Barbara Costikyan, New York Magazine Food Columnist, Dies at 91

This obituary is part of a series about people who have died in the coronavirus pandemic. Read about others here.

Barbara Costikyan loved traipsing around New York City for fresh foods, often taking her children along in search of homemade feta from Astoria, Spanish sausage from East Harlem or fresh herring from the Lower East Side. When she divorced her first husband and needed an independent source of income, she turned her love of food into a job.

Beginning in 1980, she wrote the Underground Gourmet column in New York magazine.
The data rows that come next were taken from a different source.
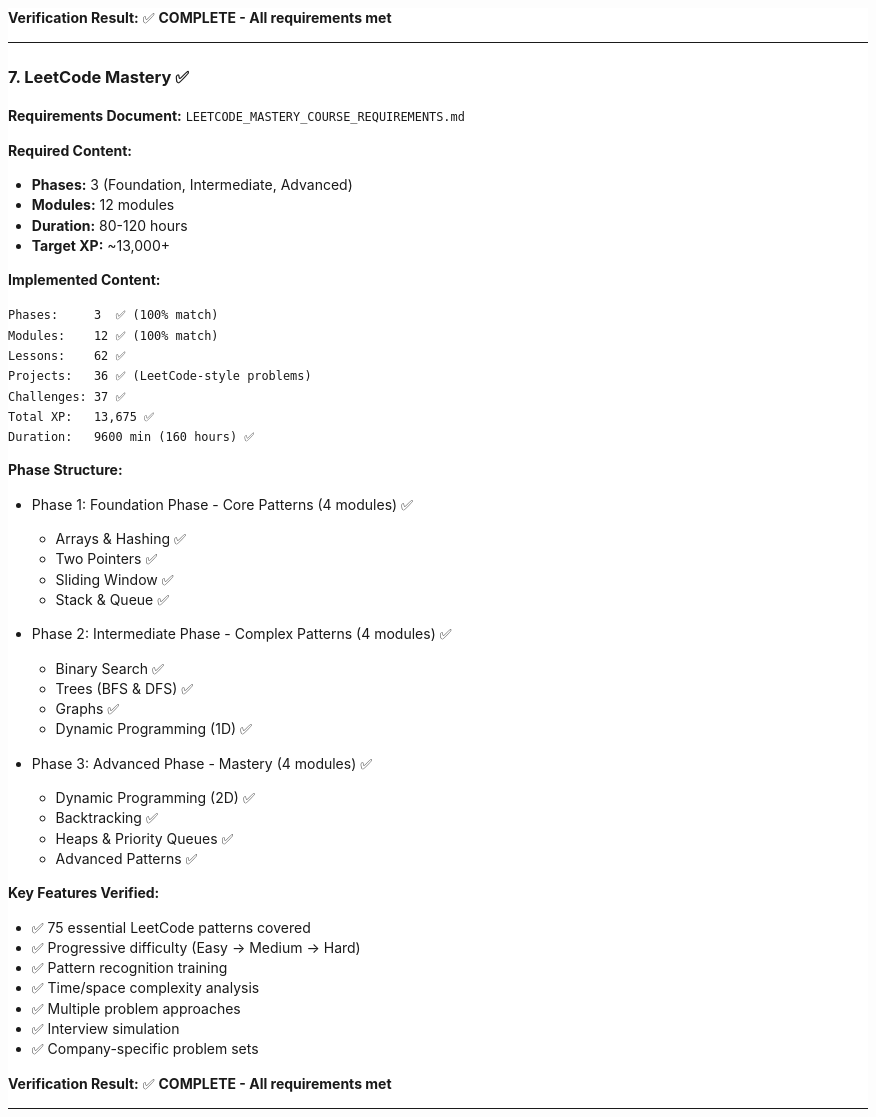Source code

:**Verification Result:** ✅ **COMPLETE - All requirements met**

---

### 7. LeetCode Mastery ✅

**Requirements Document:** `LEETCODE_MASTERY_COURSE_REQUIREMENTS.md`

**Required Content:**
- **Phases:** 3 (Foundation, Intermediate, Advanced)
- **Modules:** 12 modules
- **Duration:** 80-120 hours
- **Target XP:** ~13,000+

**Implemented Content:**
```
Phases:     3  ✅ (100% match)
Modules:    12 ✅ (100% match)
Lessons:    62 ✅
Projects:   36 ✅ (LeetCode-style problems)
Challenges: 37 ✅
Total XP:   13,675 ✅
Duration:   9600 min (160 hours) ✅
```

**Phase Structure:**
- Phase 1: Foundation Phase - Core Patterns (4 modules) ✅
  - Arrays & Hashing ✅
  - Two Pointers ✅
  - Sliding Window ✅
  - Stack & Queue ✅

- Phase 2: Intermediate Phase - Complex Patterns (4 modules) ✅
  - Binary Search ✅
  - Trees (BFS & DFS) ✅
  - Graphs ✅
  - Dynamic Programming (1D) ✅

- Phase 3: Advanced Phase - Mastery (4 modules) ✅
  - Dynamic Programming (2D) ✅
  - Backtracking ✅
  - Heaps & Priority Queues ✅
  - Advanced Patterns ✅

**Key Features Verified:**
- ✅ 75 essential LeetCode patterns covered
- ✅ Progressive difficulty (Easy → Medium → Hard)
- ✅ Pattern recognition training
- ✅ Time/space complexity analysis
- ✅ Multiple problem approaches
- ✅ Interview simulation
- ✅ Company-specific problem sets

**Verification Result:** ✅ **COMPLETE - All requirements met**

---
The column, created by Milton Glaser and Jerome Snyder, sought to democratize quality food by not covering restaurants where the price of an entree exceeded a particular price; when Ms. Costikyan took over the column, that price was $6.95 (about $22 in today’s dollars).

“That isn’t dirt-cheap,” the magazine wrote in introducing Ms. Costikyan to readers, “but we want to give you places where the ambience is good, where you can linger with a friend and make an evening of dinner.”
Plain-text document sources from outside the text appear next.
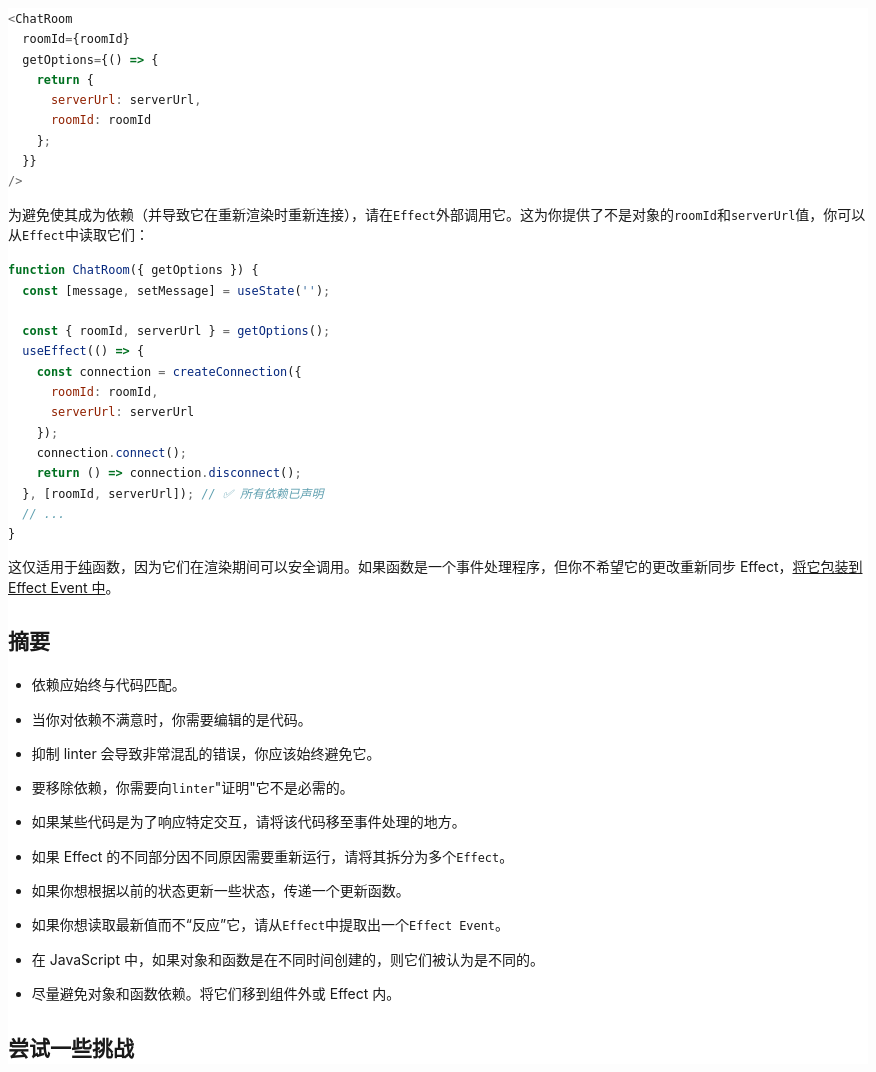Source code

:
 ```js
<ChatRoom
  roomId={roomId}
  getOptions={() => {
    return {
      serverUrl: serverUrl,
      roomId: roomId
    };
  }}
/>
```
为避免使其成为依赖（并导致它在重新渲染时重新连接），请在`Effect`外部调用它。这为你提供了不是对象的`roomId`和`serverUrl`值，你可以从`Effect`中读取它们：

```js
function ChatRoom({ getOptions }) {
  const [message, setMessage] = useState('');

  const { roomId, serverUrl } = getOptions();
  useEffect(() => {
    const connection = createConnection({
      roomId: roomId,
      serverUrl: serverUrl
    });
    connection.connect();
    return () => connection.disconnect();
  }, [roomId, serverUrl]); // ✅ 所有依赖已声明
  // ...
}
```

这仅适用于[纯](https://zh-hans.react.dev/learn/keeping-components-pure)函数，因为它们在渲染期间可以安全调用。如果函数是一个事件处理程序，但你不希望它的更改重新同步 Effect，[将它包装到 Effect Event 中](https://zh-hans.react.dev/learn/removing-effect-dependencies#do-you-want-to-read-a-value-without-reacting-to-its-changes)。

## 摘要

- 依赖应始终与代码匹配。

- 当你对依赖不满意时，你需要编辑的是代码。

- 抑制 linter 会导致非常混乱的错误，你应该始终避免它。

- 要移除依赖，你需要向`linter`"证明"它不是必需的。

- 如果某些代码是为了响应特定交互，请将该代码移至事件处理的地方。

- 如果 Effect 的不同部分因不同原因需要重新运行，请将其拆分为多个`Effect`。

- 如果你想根据以前的状态更新一些状态，传递一个更新函数。

- 如果你想读取最新值而不“反应”它，请从`Effect`中提取出一个`Effect Event`。

- 在 JavaScript 中，如果对象和函数是在不同时间创建的，则它们被认为是不同的。

- 尽量避免对象和函数依赖。将它们移到组件外或 Effect 内。

## 尝试一些挑战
She was loath to give a bad review and often reached out to restaurant owners to offer advice. Sometimes, as was case with the Manhattan Mexican restaurant Caramba!, she would come back and give those places another try.
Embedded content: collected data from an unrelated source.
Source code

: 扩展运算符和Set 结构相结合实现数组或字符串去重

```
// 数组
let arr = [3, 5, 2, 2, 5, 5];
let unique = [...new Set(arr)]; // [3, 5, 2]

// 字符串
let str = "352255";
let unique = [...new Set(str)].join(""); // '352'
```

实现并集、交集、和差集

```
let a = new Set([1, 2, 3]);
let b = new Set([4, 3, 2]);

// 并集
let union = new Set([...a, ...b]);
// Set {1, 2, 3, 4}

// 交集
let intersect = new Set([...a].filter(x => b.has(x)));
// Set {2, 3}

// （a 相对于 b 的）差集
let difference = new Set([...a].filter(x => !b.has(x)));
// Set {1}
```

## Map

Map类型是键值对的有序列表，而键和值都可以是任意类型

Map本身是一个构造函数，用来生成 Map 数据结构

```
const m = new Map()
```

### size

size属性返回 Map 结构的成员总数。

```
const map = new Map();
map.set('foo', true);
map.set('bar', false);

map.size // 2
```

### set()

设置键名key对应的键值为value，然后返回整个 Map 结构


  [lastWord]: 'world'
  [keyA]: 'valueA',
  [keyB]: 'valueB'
She described her approach as fueled by empathy: “I can’t think about food without thinking about the people who do it. It is, after all, a very human enterprise. People prepare it with love for other people to eat.”

Barbara Virginia Fatt was born on Dec. 25, 1928, in Manhattan to Arthur Fatt, the son of Eastern European immigrants and one of the founders of Grey Advertising, and Virginia Finder Fatt, a homemaker. Her parents hosted parties for guests like Henry Ford and David Sarnoff, and they taught her that the key to a successful gathering was good food and great wine.

She gained a reputation for her own dinner parties after marrying her first husband, Andrew Heine, a lawyer, serving guests like Steve Allen when he was the host of the “Tonight” show and, later, members of the psychedelic rock band Jefferson Airplane. When she hosted comedians, her friends cautioned her not to make too many jokes, because she tended to upstage them with her wit.

During her second marriage, to Ed Costikyan, an adviser to New York politicians, she hosted fund-raisers for candidates, including Edward I. Koch before he became mayor of New York.

But Ms. Costikyan wanted her knowledge of food and hospitality to go beyond her home; she wanted to write. She worked her way up from the mailroom at Curtis Publishing to be an editor at Esquire, writing and editing lifestyle articles on topics like scuba diving and rodeos.

As a food columnist for New York, she spotlighted beloved New York establishments like Barney Greengrass and Sarabeth’s. She also wrote guides on how to cook and entertain, and how to troubleshoot problems like a stove that breaks on the day of a party. When this happened to her, she heated a ham through multiple cycles in the dishwasher. (“That ham was really good,” her son, Jonathan Heine, said in a phone interview. “Way more moist.”) In 1982 she wrote “Be Kind to Your Dog at Christmas,” a children’s book about holiday traditions.

Ms. Costikyan died on June 18 in Edgewater, N.J., of complications of Covid-19. She was 91. In addition to her son, she is survived by her sister, Marjorie Chester; her daughters, Nancy and Priscilla Heine; four grandchildren; and four great-grandchildren.

A friend once told Ms. Costikyan that a great business person made people feel so comfortable that they might think they were talking to themselves. This was a lesson she took to heart.

“She was good at making people feel comforted even when learning about something new,” Mr. Heine said. “She made people feel at home.”